Andrew (II) from the kindred Hont-Pázmány (Hont-Pázmány nembeli (II.) András; died 1299) was a Hungarian medieval soldier in the second half of the 13th century. He was the progenitor of the influential Forgách family.

==Family==
Andrew (II) was born into the Forgács branch of the wealthy and prestigious gens (clan) Hont-Pázmány. His father was Andrew (I), a faithful confidant of King Béla IV. His mother was Maria Nánabeszter. Andrew had several siblings, John and Thomas (III) entered ecclesiastical and court career, respectively, while the younger brothers – Ivánka (III) and Nicholas (I) supported their political orientation with military service. They also had two sisters, including Yolanda.

Andrew had two sons from the marriage with his unidentified wife: Nicholas (II) and Andrew (III). Nicholas became the first member of the Forgách noble family, which adopted his nickname ("Forgács") and flourished until the 20th century. Surviving branches still exists today. The other son, Andrew (III) also had two sons, Nicholas (III) and John "the Sharp", but they died before the end of the 14th century without known issues.

==Military service==
Andrew served Ladislaus IV of Hungary faithfully as a courtly knight.

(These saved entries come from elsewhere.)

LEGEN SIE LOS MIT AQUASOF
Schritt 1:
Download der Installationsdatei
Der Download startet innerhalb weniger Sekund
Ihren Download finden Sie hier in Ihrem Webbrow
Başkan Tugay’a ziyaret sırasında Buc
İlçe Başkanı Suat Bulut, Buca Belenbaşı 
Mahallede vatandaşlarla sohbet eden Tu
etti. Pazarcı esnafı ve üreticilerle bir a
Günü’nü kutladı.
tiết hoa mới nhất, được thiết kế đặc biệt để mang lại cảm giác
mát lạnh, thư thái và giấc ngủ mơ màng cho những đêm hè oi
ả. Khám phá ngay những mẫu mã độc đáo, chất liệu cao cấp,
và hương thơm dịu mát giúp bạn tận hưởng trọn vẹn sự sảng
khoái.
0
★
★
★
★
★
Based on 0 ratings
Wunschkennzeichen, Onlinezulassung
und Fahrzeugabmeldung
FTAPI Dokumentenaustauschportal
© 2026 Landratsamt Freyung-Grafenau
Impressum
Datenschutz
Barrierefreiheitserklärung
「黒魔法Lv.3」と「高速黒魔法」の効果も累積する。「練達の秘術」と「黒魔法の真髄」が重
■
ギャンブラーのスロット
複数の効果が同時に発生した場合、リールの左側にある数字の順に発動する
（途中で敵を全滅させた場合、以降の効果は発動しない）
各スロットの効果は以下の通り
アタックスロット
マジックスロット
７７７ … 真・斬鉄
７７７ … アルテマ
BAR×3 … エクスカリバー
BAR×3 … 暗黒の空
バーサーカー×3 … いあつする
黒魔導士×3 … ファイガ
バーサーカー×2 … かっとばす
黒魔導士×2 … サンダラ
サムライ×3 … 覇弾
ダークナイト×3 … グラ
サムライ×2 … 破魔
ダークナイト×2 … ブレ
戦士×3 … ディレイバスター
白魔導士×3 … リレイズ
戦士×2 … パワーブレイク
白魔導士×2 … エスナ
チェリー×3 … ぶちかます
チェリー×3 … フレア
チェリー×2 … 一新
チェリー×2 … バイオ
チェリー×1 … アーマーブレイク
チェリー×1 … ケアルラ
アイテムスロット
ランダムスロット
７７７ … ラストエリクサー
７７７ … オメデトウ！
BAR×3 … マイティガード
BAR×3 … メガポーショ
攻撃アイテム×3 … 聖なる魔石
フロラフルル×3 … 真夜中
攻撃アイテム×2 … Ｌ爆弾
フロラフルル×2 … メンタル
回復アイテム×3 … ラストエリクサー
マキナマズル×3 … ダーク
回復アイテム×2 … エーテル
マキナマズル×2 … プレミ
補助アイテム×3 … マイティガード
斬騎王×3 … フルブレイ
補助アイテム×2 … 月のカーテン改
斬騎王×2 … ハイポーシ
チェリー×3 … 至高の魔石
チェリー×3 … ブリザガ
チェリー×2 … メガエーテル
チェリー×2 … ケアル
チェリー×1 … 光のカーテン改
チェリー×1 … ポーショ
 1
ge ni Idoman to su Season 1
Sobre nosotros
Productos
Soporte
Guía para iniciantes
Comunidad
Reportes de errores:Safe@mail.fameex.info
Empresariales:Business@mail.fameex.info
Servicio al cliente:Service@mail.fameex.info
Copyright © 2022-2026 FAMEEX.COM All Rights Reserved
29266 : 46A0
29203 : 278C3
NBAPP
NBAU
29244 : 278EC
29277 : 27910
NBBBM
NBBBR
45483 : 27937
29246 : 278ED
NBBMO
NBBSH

For instance, he participated in the Battle on the Marchfeld in 1278. For his service, he was granted the villages of Vajk (present-day Lúčnica nad Žitavou, Slovakia) and Herestény by Ladislaus in March 1287.

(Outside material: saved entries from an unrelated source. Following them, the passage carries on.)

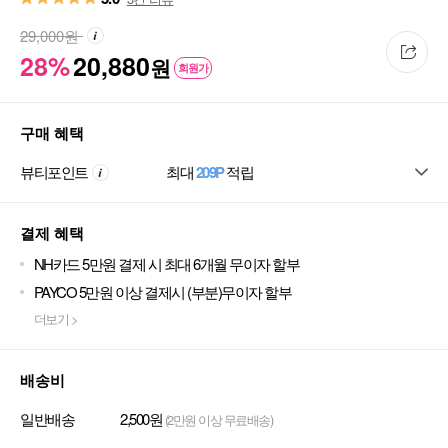
29,000
원
28%
20,880
원
회원가
구매 혜택
뷰티포인트
최대
209P
적립
결제 혜택
NH카드 5만원 결제 시 최대 6개월 무이자 할부
PAYCO 5만원 이상 결제시 (부분)무이자 할부
더보기 >
배송비
일반배송
2,500원
(2만원 이상 무료배송)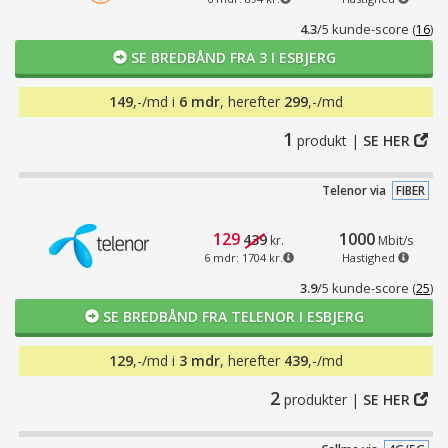
4.3
/5 kunde-score
(
16
)
SE BREDBÅND FRA 3 I ESBJERG
149
,-/md i
6 mdr
, herefter
299
,-/md
1
produkt |
SE HER
Telenor via
FIBER
129
1000
439
kr.
Mbit/s
6 mdr: 1704 kr.
Hastighed
3.9
/5 kunde-score
(
25
)
SE BREDBÅND FRA TELENOR I ESBJERG
129
,-/md i
3 mdr
, herefter
439
,-/md
2
produkter |
SE HER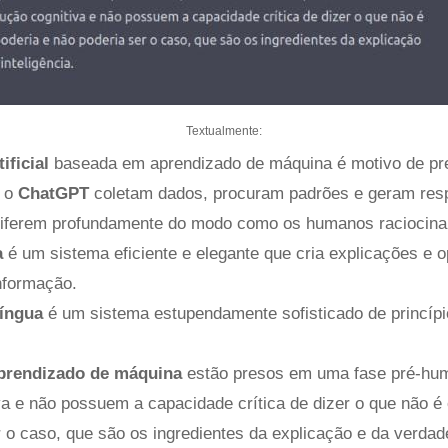
Textualmente:
ificial
baseada em aprendizado de máquina é motivo de pr
 o
ChatGPT
coletam dados, procuram padrões e geram resp
diferem profundamente do modo como os humanos raciocina
a
é um sistema eficiente e elegante que cria explicações e
nformação.
língua
é um sistema estupendamente sofisticado de princíp
prendizado de máquina
estão presos em uma fase pré-hu
va e não possuem a capacidade crítica de dizer o que não é 
 o caso, que são os ingredientes da explicação e da verdadei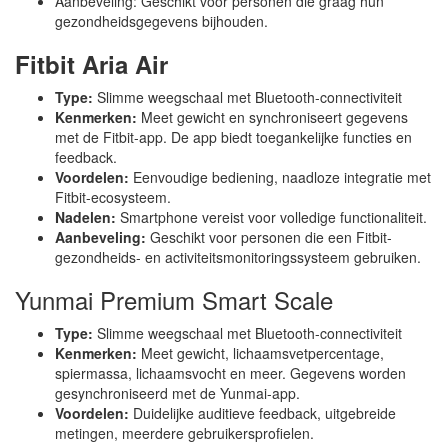
Aanbeveling: Geschikt voor personen die graag hun
gezondheidsgegevens bijhouden.
Fitbit Aria Air
Type:
Slimme weegschaal met Bluetooth-connectiviteit
Kenmerken:
Meet gewicht en synchroniseert gegevens
met de Fitbit-app. De app biedt toegankelijke functies en
feedback.
Voordelen:
Eenvoudige bediening, naadloze integratie met
Fitbit-ecosysteem.
Nadelen:
Smartphone vereist voor volledige functionaliteit.
Aanbeveling:
Geschikt voor personen die een Fitbit-
gezondheids- en activiteitsmonitoringssysteem gebruiken.
Yunmai Premium Smart Scale
Type:
Slimme weegschaal met Bluetooth-connectiviteit
Kenmerken:
Meet gewicht, lichaamsvetpercentage,
spiermassa, lichaamsvocht en meer. Gegevens worden
gesynchroniseerd met de Yunmai-app.
Voordelen:
Duidelijke auditieve feedback, uitgebreide
metingen, meerdere gebruikersprofielen.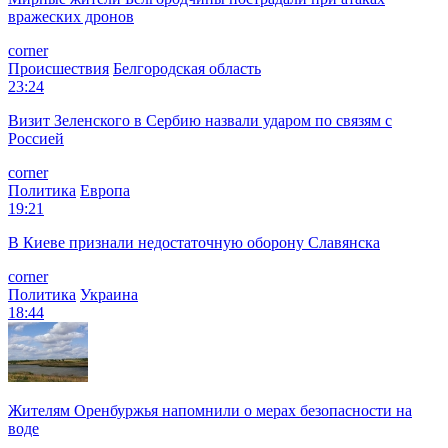
вражеских дронов
corner
Происшествия
Белгородская область
23:24
Визит Зеленского в Сербию назвали ударом по связям с
Россией
corner
Политика
Европа
19:21
В Киеве признали недостаточную оборону Славянска
corner
Политика
Украина
18:44
Жителям Оренбуржья напомнили о мерах безопасности на
воде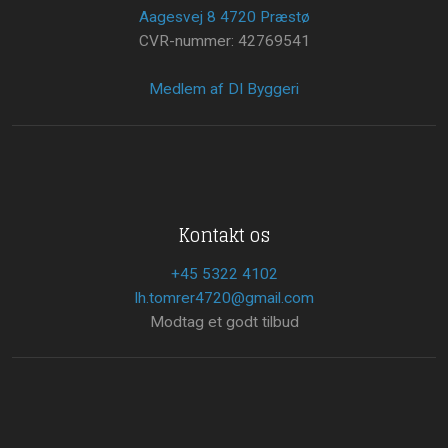
Aagesvej 8 4720 Præstø
CVR-nummer: 42769541
Medlem af DI Byggeri
Kontakt os
+45 5322 4102
lh.tomrer4720@gmail.com
Modtag et godt tilbud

When Andrew III of Hungary ascended the Hungarian throne in 1290, the Hont-Pázmány clan – including Andrew and his brothers – became one of the strongest pillars of his reign, which was characterized by constant rebellions against the royal authority. Andrew functioned as vice-ispán of Árva (comes de Aryna) in 1291, which then belonged to the royal forest of Zólyom. This is the first mention of an existing administrative division called Árva, which later became a separate county after the disintegration of the extensive Zólyom by the mid-14th century. The Hont-Pázmány brothers jointly owned the lordship of Gímes Castle (near present-day Jelenec, Slovakia) and the surrounding landholdings and villages in Nyitra and Bars counties. The four brothers – Thomas, Andrew, Ivánka and Nicholas – divided the lordship of Gímes among themselves in January 1295.

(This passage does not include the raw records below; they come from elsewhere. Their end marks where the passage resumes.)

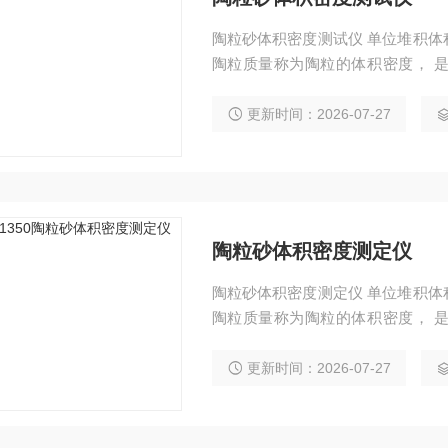
陶粒砂体积密度测试仪 单位堆积
陶粒质量称为陶粒的体积密度， 
度。1.漏斗上口到桶状容器底板仪器
距离215.9mm；2.漏斗高76.2mm
更新时间：2026-07-27
陶粒砂体积密度测定仪
陶粒砂体积密度测定仪 单位堆积
陶粒质量称为陶粒的体积密度， 
度。1.漏斗上口到桶状容器底板仪器
距离215.9mm；2.漏斗高76.2mm
更新时间：2026-07-27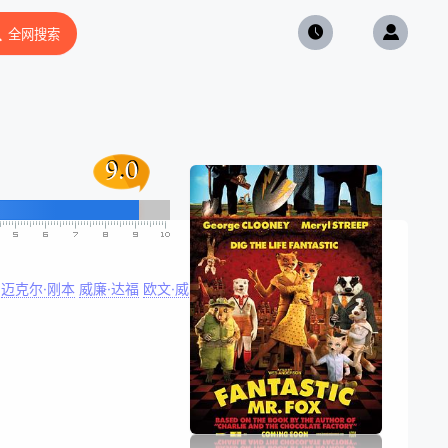
全网搜索
9.0
9.0
迈克尔·刚本
威廉·达福
欧文·威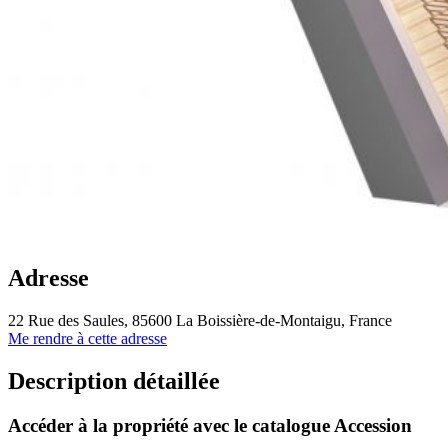
Adresse
22 Rue des Saules, 85600 La Boissière-de-Montaigu, France
Me rendre à cette adresse
Description détaillée
Accéder à la propriété avec le catalogue Accession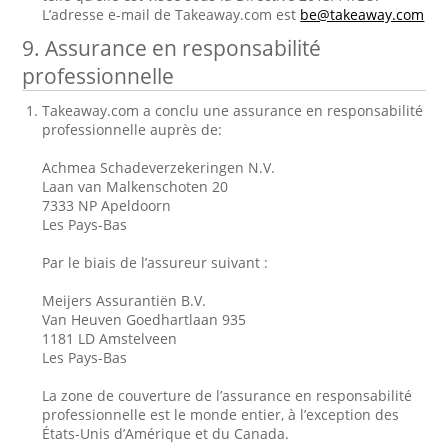
L’adresse e-mail de Takeaway.com est
be@takeaway.com
9. Assurance en responsabilité
professionnelle
Takeaway.com a conclu une assurance en responsabilité
professionnelle auprès de:
Achmea Schadeverzekeringen N.V.
Laan van Malkenschoten 20
7333 NP Apeldoorn
Les Pays-Bas
Par le biais de l’assureur suivant :
Meijers Assurantiën B.V.
Van Heuven Goedhartlaan 935
1181 LD Amstelveen
Les Pays-Bas
La zone de couverture de l’assurance en responsabilité
professionnelle est le monde entier, à l’exception des
États-Unis d’Amérique et du Canada.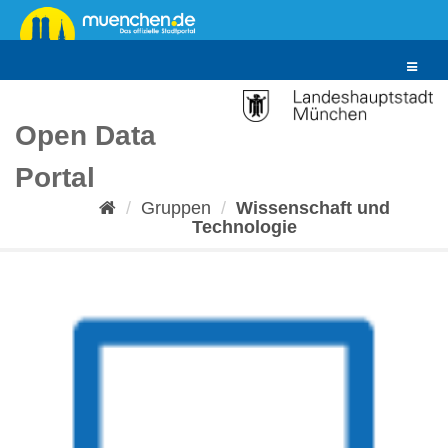
Überspringen
zum
Inhalt
Toggle
navigat
Open Data
Portal
Gruppen
Wissenschaft und
Technologie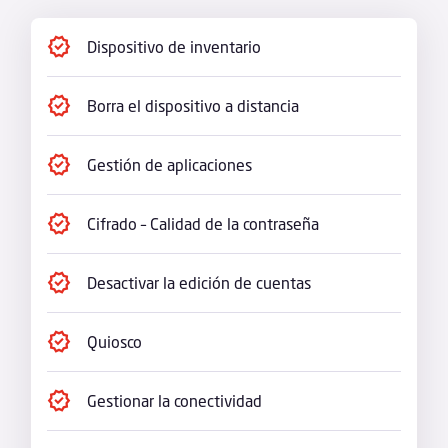
Dispositivo de inventario
Borra el dispositivo a distancia
Gestión de aplicaciones
Cifrado – Calidad de la contraseña
Desactivar la edición de cuentas
Quiosco
Gestionar la conectividad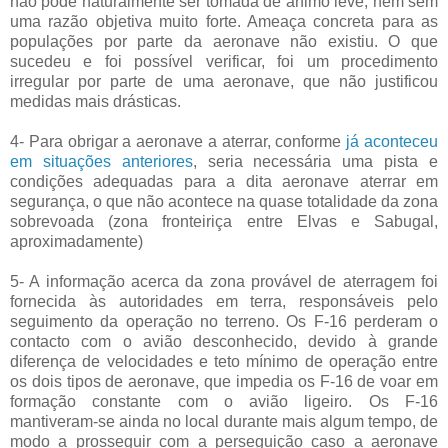
não pode naturalmente ser tomada de ânimo leve, nem sem
uma razão objetiva muito forte. Ameaça concreta para as
populações por parte da aeronave não existiu. O que
sucedeu e foi possível verificar, foi um procedimento
irregular por parte de uma aeronave, que não justificou
medidas mais drásticas.
4- Para obrigar a aeronave a aterrar, conforme
já aconteceu
em situações anteriores
, seria necessária uma pista e
condições adequadas para a dita aeronave aterrar em
segurança, o que não acontece na quase totalidade da zona
sobrevoada (zona fronteiriça entre Elvas e Sabugal,
aproximadamente)
5- A informação acerca da zona provável de aterragem foi
fornecida às autoridades em terra, responsáveis pelo
seguimento da operação no terreno. Os F-16 perderam o
contacto com o avião desconhecido, devido à grande
diferença de velocidades e teto mínimo de operação entre
os dois tipos de aeronave, que impedia os F-16 de voar em
formação constante com o avião ligeiro. Os F-16
mantiveram-se ainda no local durante mais algum tempo, de
modo a prosseguir com a perseguição caso a aeronave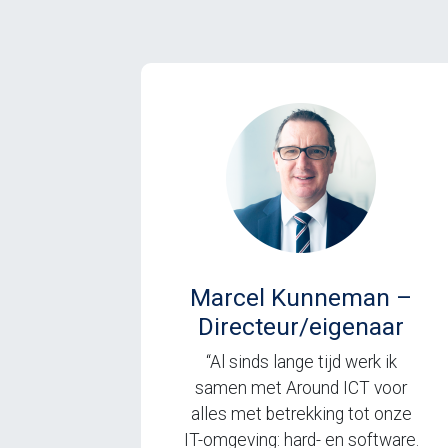
Marcel Kunneman –
Directeur/eigenaar
“Al sinds lange tijd werk ik
samen met Around ICT voor
alles met betrekking tot onze
IT-omgeving: hard- en software.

These lands became important, when the neighboring powerful lord Matthew Csák, who possessed and ruled contiguous lands in the north-western counties, turned against Andrew at the end of 1297. The younger brothers Andrew, Ivánka and Nicholas picked fight against the rebellious baron, also representing the monarch's interests, who excused them from all the damage caused to the Csák brothers, Matthew and Csák, and their familiares. After a one-year effective ceasefire, the conflict has recurred between Andrew III and Matthew Csák by the second half of 1299. Following a failed royal campaign led by Demetrius Balassa against the Csák territory, the oligarch's troops invaded the central parts of Upper Hungary. According to a later 14th-century source, Andrew and Ivánka were killed in the skirmish.